LEBAK– Kenaikan harga rokok memaksa banyak warga Lebak untuk mencari alternatif yang lebih murah.
Tidak sedikit yang kini beralih ke rokok golongan bawah, bahkan memilih tingwe (linting dewe) sebagai solusi agar tetap bisa merokok tanpa harus mengeluarkan biaya besar.
Seiring dengan kebijakan pemerintah yang menaikkan cukai rokok, harga rokok premium melambung tinggi.
Rokok yang sebelumnya bisa dibeli dengan harga Rp20 ribu per bungkus kini naik hingga lebih dari Rp35 ribu. Hal ini membuat banyak perokok harus memutar otak agar tetap bisa menikmati rokok tanpa menguras dompet.
“Dulu saya beli rokok yang biasa Rp22 ribu, sekarang sudah hampir Rp40 ribu. Kalau setiap hari beli, ya berat di ongkos. Makanya sekarang saya pilih rokok murah atau linting sendiri pakai tembakau,” ujar Agus (45), seorang pekerja harian di Rangkasbitung, Minggu (23/2/2025).
Kondisi ini juga dirasakan oleh para pedagang rokok.
Menurut mereka, penjualan rokok premium mulai menurun drastis, sementara rokok dengan harga lebih murah semakin diburu konsumen.

“Sekarang yang laris itu rokok harga di bawah Rp20 ribu. Banyak juga yang beli tembakau lintingan, katanya lebih irit,” kata Sri (39), pemilik warung kelontong di Cibadak.

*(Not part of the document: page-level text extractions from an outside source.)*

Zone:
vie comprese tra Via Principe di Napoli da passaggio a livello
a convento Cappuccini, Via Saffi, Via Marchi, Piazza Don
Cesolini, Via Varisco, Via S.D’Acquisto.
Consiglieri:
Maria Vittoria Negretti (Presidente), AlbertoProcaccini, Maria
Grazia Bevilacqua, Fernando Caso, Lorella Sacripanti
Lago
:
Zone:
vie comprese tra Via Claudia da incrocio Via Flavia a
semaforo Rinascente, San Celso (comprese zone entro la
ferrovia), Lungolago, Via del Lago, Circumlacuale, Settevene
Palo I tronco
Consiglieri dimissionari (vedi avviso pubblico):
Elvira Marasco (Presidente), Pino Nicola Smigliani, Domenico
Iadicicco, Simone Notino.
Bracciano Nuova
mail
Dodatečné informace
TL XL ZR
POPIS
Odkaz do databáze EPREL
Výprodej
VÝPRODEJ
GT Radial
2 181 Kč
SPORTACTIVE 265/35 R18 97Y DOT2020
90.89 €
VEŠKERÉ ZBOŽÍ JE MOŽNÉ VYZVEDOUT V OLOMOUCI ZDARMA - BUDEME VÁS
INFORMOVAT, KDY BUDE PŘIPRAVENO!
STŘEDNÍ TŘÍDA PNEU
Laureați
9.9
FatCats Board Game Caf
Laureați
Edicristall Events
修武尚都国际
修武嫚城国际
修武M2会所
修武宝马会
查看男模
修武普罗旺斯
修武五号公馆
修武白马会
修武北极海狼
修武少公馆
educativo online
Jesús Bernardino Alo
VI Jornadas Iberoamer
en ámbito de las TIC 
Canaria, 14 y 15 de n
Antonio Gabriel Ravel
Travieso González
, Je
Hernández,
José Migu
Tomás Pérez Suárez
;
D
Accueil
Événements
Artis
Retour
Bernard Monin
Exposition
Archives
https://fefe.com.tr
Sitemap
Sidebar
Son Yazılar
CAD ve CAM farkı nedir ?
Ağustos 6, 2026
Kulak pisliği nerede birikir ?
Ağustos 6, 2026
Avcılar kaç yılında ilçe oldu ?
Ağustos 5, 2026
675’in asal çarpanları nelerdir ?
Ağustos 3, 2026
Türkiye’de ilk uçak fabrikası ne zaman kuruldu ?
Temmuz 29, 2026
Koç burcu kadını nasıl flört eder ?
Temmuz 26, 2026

Bagi sebagian warga Lebak, tingwe kini menjadi pilihan utama. Selain lebih hemat, mereka juga merasa bisa mengatur kadar tembakau sesuai keinginan.
“Satu bungkus tembakau bisa dipakai untuk beberapa hari, lebih irit daripada beli rokok biasa. Apalagi kertas dan cengkeh juga mudah didapat di warung,” ujar Jaja (52), seorang petani di Kecamatan Maja.
Kembalinya tren tingwe ini juga berdampak pada peningkatan permintaan tembakau di pasaran. Beberapa pedagang tembakau lokal mengaku mengalami peningkatan omzet karena semakin banyak orang beralih ke linting sendiri.
“Biasanya yang beli tembakau itu orang-orang tua, sekarang banyak anak muda juga yang mulai tingwe. Lebih murah dan lebih awet,” kata seorang pedagang tembakau di Pasar Rangkasbitung.
Di sisi lain, naiknya harga rokok juga membuat peredaran rokok ilegal semakin marak. Rokok tanpa pita cukai mulai banyak beredar karena harganya yang jauh lebih murah dibandingkan rokok resmi.
“Banyak yang cari rokok murah, termasuk yang tanpa cukai. Tapi saya tidak berani jual karena takut kena razia,” ujar seorang pedagang yang enggan disebutkan namanya.
Pemerintah daerah pun diharapkan lebih aktif dalam mengawasi peredaran rokok ilegal yang bisa merugikan negara dan membahayakan konsumen.
Sementara itu, bagi masyarakat Lebak, beralih ke rokok murah atau tingwe tampaknya masih menjadi solusi utama untuk menghadapi kenaikan harga rokok yang terus terjadi. (*/Sahrul).